Throughout his career, Stella would move between painting industry and nature. His multifaceted oeuvre showed the influence of a range of art movements from Italian futurism, fauvism and cubism to surrealism. The High exhibition includes a stunningly beautiful 1923-24 portrait of Stella’s friend surrealist Marcel Duchamp in silverpoint and oil on paper.
Credit: Handout
Credit: Handout
In her catalogue timelines for “Visionary Nature” Lewis points out that Stella (a gifted writer himself) was also inspired by writers Walt Whitman and Edgar Allen Poe. That pairing doesn’t seem odd when you consider Stella’s work — a rendering of divine nature activated by a lightning bolt of the fantastic.
“He found inspiration in everything from the smallest weed growing between the cracks of the sidewalk to majestic birds that he imagines in distant lands,” says Heydt.
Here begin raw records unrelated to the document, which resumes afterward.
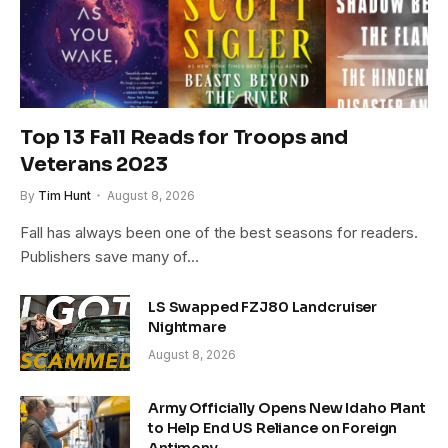
Top 13 Fall Reads for Troops and
Veterans 2023
By
Tim Hunt
August 8, 2026
Fall has always been one of the best seasons for readers.
Publishers save many of…
LS Swapped FZJ80 Landcruiser
Nightmare
August 8, 2026
Army Officially Opens New Idaho Plant
to Help End US Reliance on Foreign
Antimony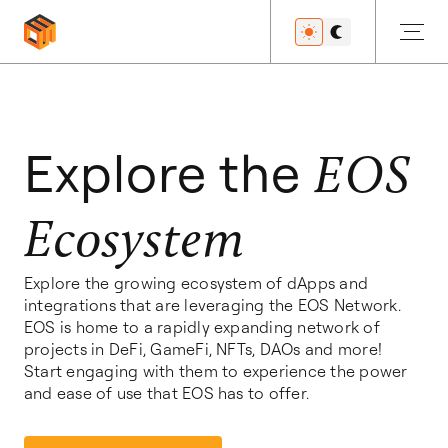
Get Started
Explore the
EOS
Ecosystem
Developers
Explore the growing ecosystem of dApps and
integrations that are leveraging the EOS Network.
Features
EOS is home to a rapidly expanding network of
projects in DeFi, GameFi, NFTs, DAOs and more!
Start engaging with them to experience the power
and ease of use that EOS has to offer.
Resources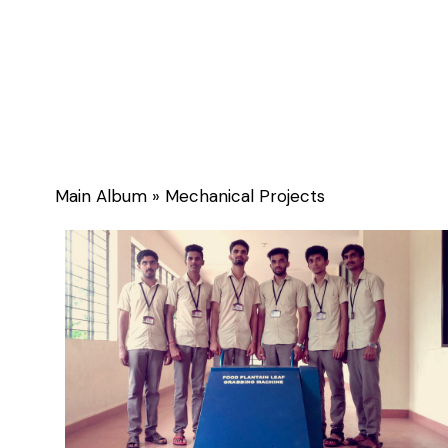
Gallery
Main Album
» Mechanical Projects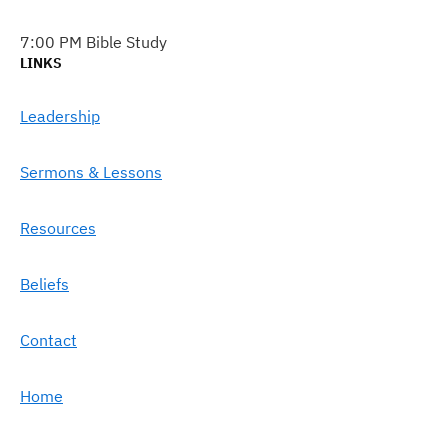
7:00 PM Bible Study
LINKS
Leadership
Sermons & Lessons
Resources
Beliefs
Contact
Home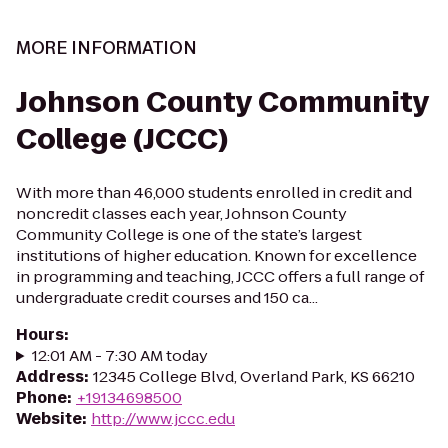
MORE INFORMATION
Johnson County Community
College (JCCC)
With more than 46,000 students enrolled in credit and
noncredit classes each year, Johnson County
Community College is one of the state’s largest
institutions of higher education. Known for excellence
in programming and teaching, JCCC offers a full range of
undergraduate credit courses and 150 ca...
Hours
:
12:01 AM - 7:30 AM today
Address
:
12345 College Blvd, Overland Park, KS 66210
Phone
:
+19134698500
Website
:
http://www.jccc.edu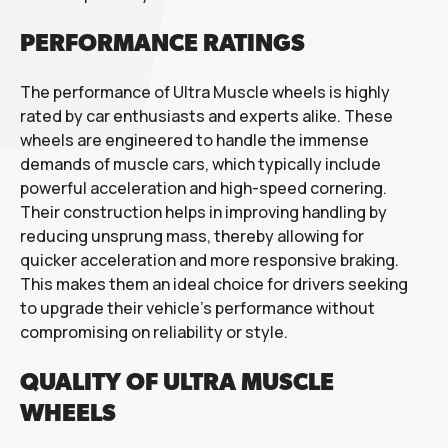
PERFORMANCE RATINGS
The performance of Ultra Muscle wheels is highly
rated by car enthusiasts and experts alike. These
wheels are engineered to handle the immense
demands of muscle cars, which typically include
powerful acceleration and high-speed cornering.
Their construction helps in improving handling by
reducing unsprung mass, thereby allowing for
quicker acceleration and more responsive braking.
This makes them an ideal choice for drivers seeking
to upgrade their vehicle’s performance without
compromising on reliability or style.
QUALITY OF ULTRA MUSCLE
WHEELS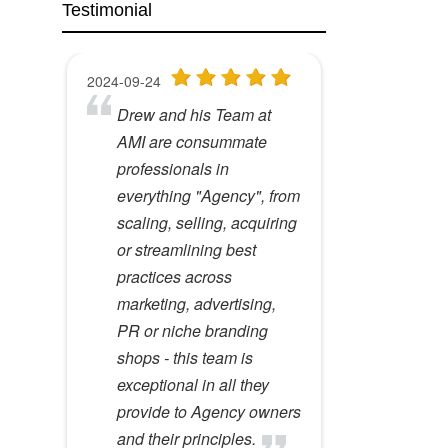
Testimonial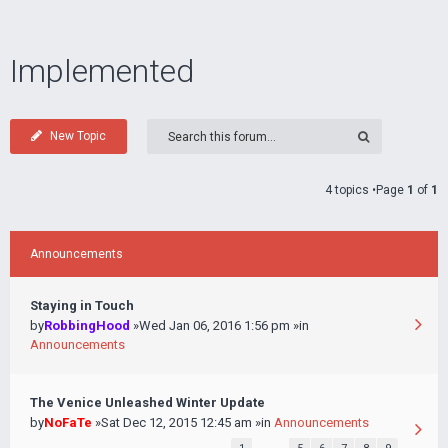
Implemented
New Topic
4 topics •Page
1
of
1
Announcements
Staying in Touch
by
RobbingHood
»Wed Jan 06, 2016 1:56 pm »in
Announcements
The Venice Unleashed Winter Update
by
NoFaTe
»Sat Dec 12, 2015 12:45 am »in
Announcements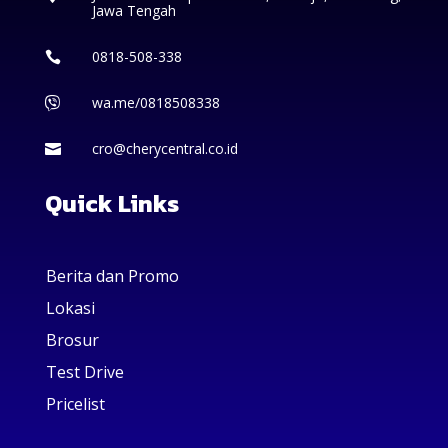
Jawa Tengah
0818-508-338

wa.me/0818508338

cro@cherycentral.co.id

Quick Links
Berita dan Promo
Lokasi
Brosur
Test Drive
Pricelist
For Lewis, Stella’s home in New York was not unlike our shared pandemic confinement, which “he escaped from through nature,” she says. “And all of his travels were to places where he could be close to nature.”
The work “resonates with present-day audiences because of the growing sense of the importance of nature and the threat to it in our own world,” she says.
“Nature was crucial to his ability to deal with the modern world,” says Roberts. Stella’s vivid, strange visions of squash and crotons, swans and goldfish, his tropical plants “are forms that are shocking and bizarre,” says Heydt.
“I would say, come in with your mind open.”
EVENT PREVIEW
“Joseph Stella: Visionary Nature.” Feb. 24-May 21. $16.50. High Museum of Art, 1280 Peachtree St. NE, Atlanta. 404-733-4444, www.high.org.